§ **KUTIPAN YANG DISEDIAKAN**
****
Demikian pula pementasan atau Festival Jagat Teater Riau ini, adalah sebuah ruang festival pembacaan yang semestinya akan terus berlangsung, dari tahun ke tahun, dengan kelompok-kelompok teater yang silih berganti, yang di tahun pertama (2022) ini pilihan kurator jatuh pada lima kelompok teater modern di Riau, yakni Suku Seni Riau, Teater Selembayung, Mini Teater, Teater Batra, dan Rumah Budaya Tengku Mahkota.
****
[Entri tersimpan]
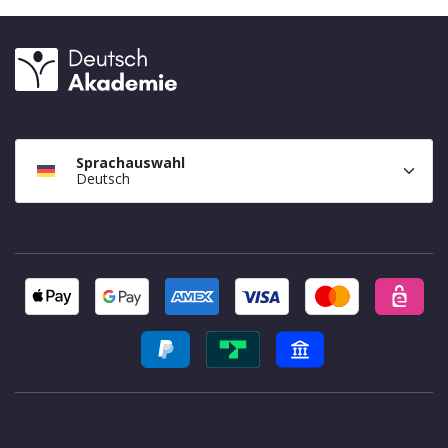
Sprachauswahl
Deutsch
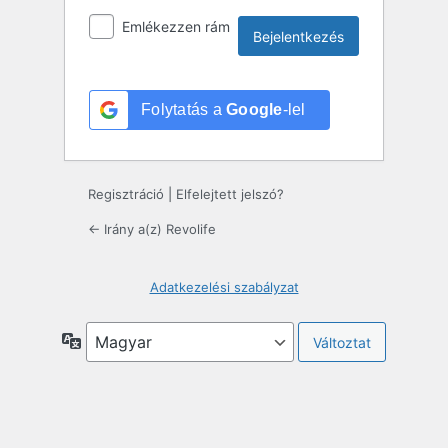
Emlékezzen rám
Folytatás a
Google
-lel
Regisztráció
|
Elfelejtett jelszó?
← Irány a(z) Revolife
Adatkezelési szabályzat
Nyelv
****
§ **LATIHAN**
Menurut kutipan tentang Festival Jagat Teater Riau, kelompok teater mana saja yang menjadi pilihan kurator pada tahun pertama (2022)?

§ **JAWABAN SOAL**
Suku Seni Riau, Teater Selembayung, Mini Teater, Teater Batra, dan Rumah Budaya Tengku Mahkota.